Soliloquy for the Last Seed

— Michelle Phuong Ho

In the warm burgundy earth of my throat, I bury
the unbloomed.            To hide from predation
as all creatures do, I move in threes:         mind, body, stigma.

            A glass shard glints in the fold.
A monarch touches down briefly
                                                            on a blade.

I must learn to move as a pistil does: unfurling, slowly
from its silk, stems bristled         to snare
the dessicated sun.

Those of us who make it      out, alive
know bitterness is temporary
                           shelter.

And the mouth of a woman      who refuses
      to open
is bracing for      intrusion.

April to December, I refuse
      to open.

I won’t let in
another dead thing.

                                                Ma!
            Mother calls me
      to her bedside,         green floral
            altar               where I lay

                  my life down               and let her
                        lick hyssop, all over
                                                   and let her

                                    do what she will
                        to save me, to spare her
                                    another loss.

To slip                  from the hold—chrysalis
            hardened and smothering
                        I mustn’t look
                                                                  too sad.

Like a moth along the walls
of my bedroom         still, baby blue      I feel
            for a way                  out
of this countenance, this               unbearable house.

I said No.
I said I was cold.

Bruised, blue,
and river swollen.

My mother, soiled
spilled
            bitter speech.

Herself, a child
torn
                        and spat out.

I swallowed.

            It was wet season.
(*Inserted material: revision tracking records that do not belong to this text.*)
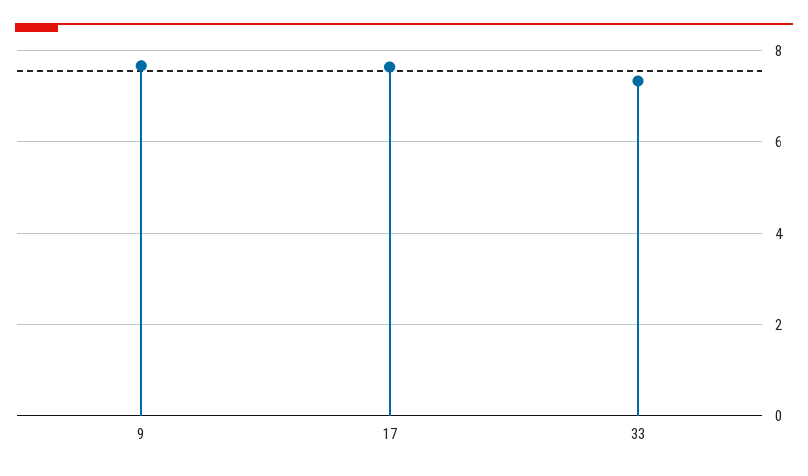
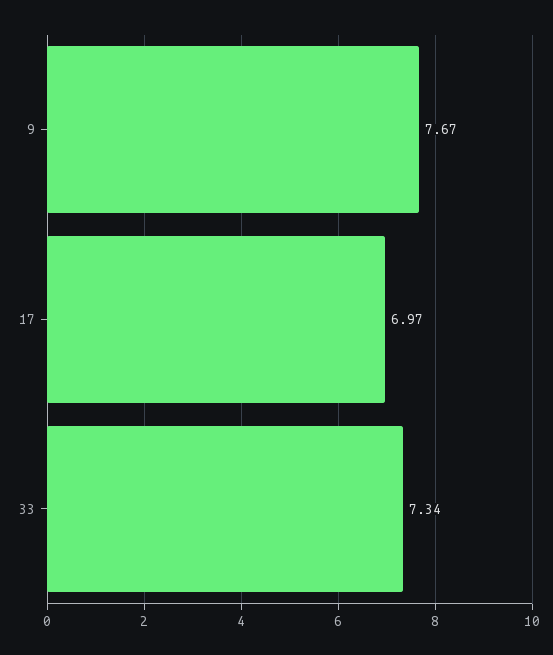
  {
    "9": 7.67,
-   "17": 7.6,
+   "17": 6.97,
    "33": 7.34
  }

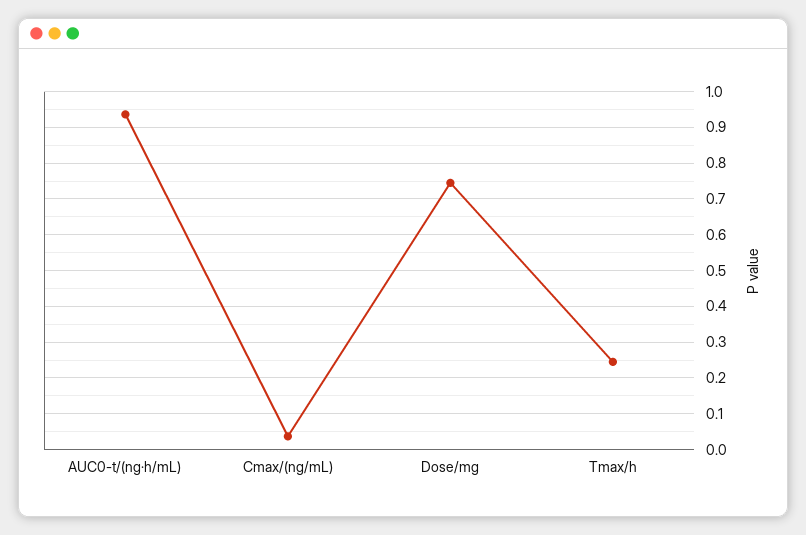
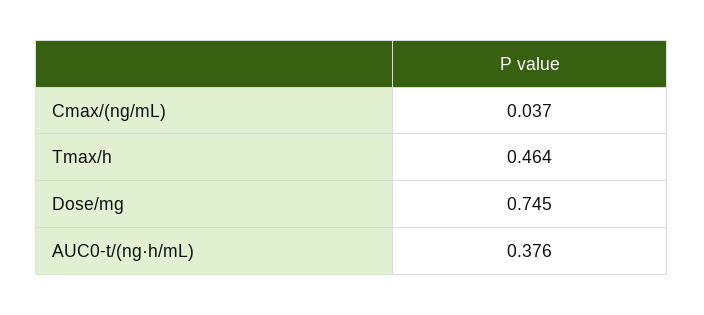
  {
-   "AUC0-t/(ng·h/mL)": 0.94,
+   "AUC0-t/(ng·h/mL)": 0.376,
    "Cmax/(ng/mL)": 0.037,
    "Dose/mg": 0.745,
-   "Tmax/h": 0.24
+   "Tmax/h": 0.464
  }

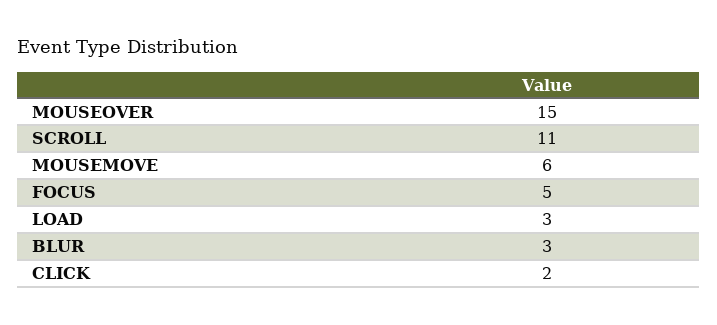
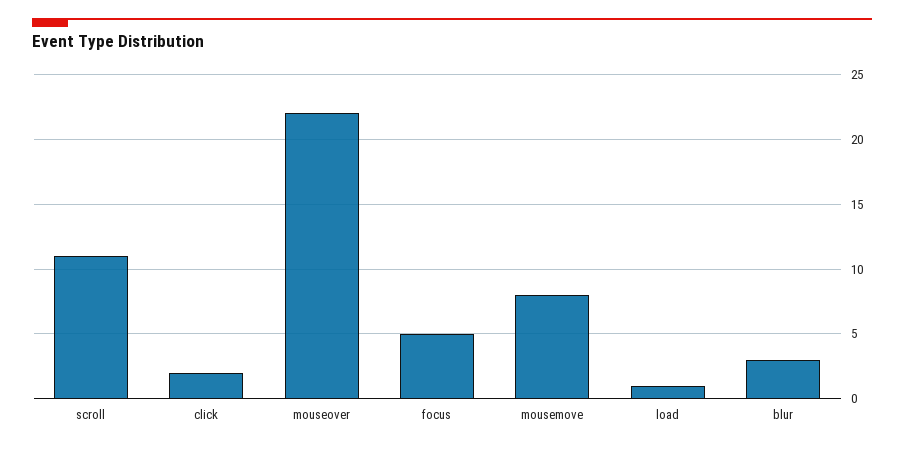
  {
-   "MOUSEOVER": 15,
+   "MOUSEOVER": 22,
    "SCROLL": 11,
-   "MOUSEMOVE": 6,
+   "MOUSEMOVE": 8,
    "FOCUS": 5,
-   "LOAD": 3,
+   "LOAD": 1,
    "BLUR": 3,
    "CLICK": 2
  }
Humid
                        in Saigon, drenched
                  in my mother tongue      I bled
                                    a stream I could not think
                                                   or stop.

            As though a shell I’d cracked
                  spilled all my blown seeds—
                                                      naked      and dandelion.

            And my small mouths of skin      bloomed
                        to sweet air, heavy
                                                and drunken.

Miraculous, how we remember
                        our first sleep—blood-rich,
                                                      catacomb,
                                                            drenched,

                                                vermilion.

            Our faces conjure        no one
as a way of speaking.

So sing      the true thing.

So many words, I think—bound
            in cloth, swallowed
                        like fireflies      like moths, fluttering

            through
an earth-shuddered
                                    groan.